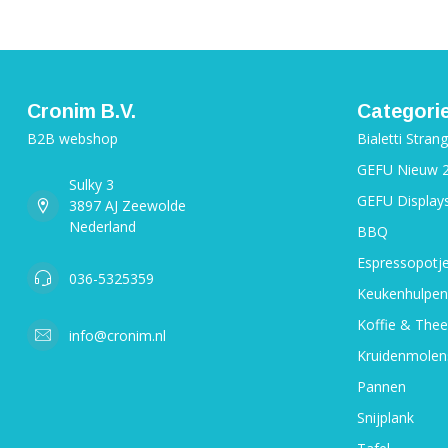
Cronim B.V.
Categori
B2B webshop
Bialetti Stran
GEFU Nieuw 
Sulky 3
GEFU Display
3897 AJ Zeewolde
Nederland
BBQ
Espressopotj
036-5325359
Keukenhulpen
Koffie & Thee
info@cronim.nl
Kruidenmolen
Pannen
Snijplank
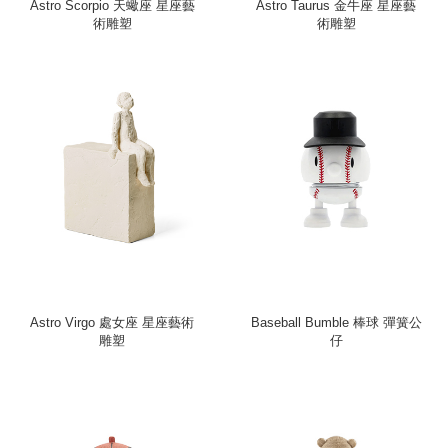
Astro Scorpio 天蠍座 星座藝
Astro Taurus 金牛座 星座藝
術雕塑
術雕塑
Astro Virgo 處女座 星座藝術
Baseball Bumble 棒球 彈簧公
雕塑
仔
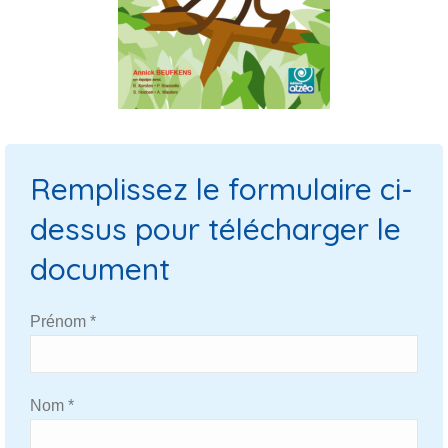
Remplissez le formulaire ci-
dessus pour télécharger le
document
Prénom *
Nom *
========================
**DIRECTIONS FOR THIS TASK:** Look through the entries above, and wherever a line holds the string "Astro", copy it.

**ANSWER BELOW:**
Astro Scorpio 天蠍座 星座藝
Astro Taurus 金牛座 星座藝
Astro Virgo 處女座 星座藝術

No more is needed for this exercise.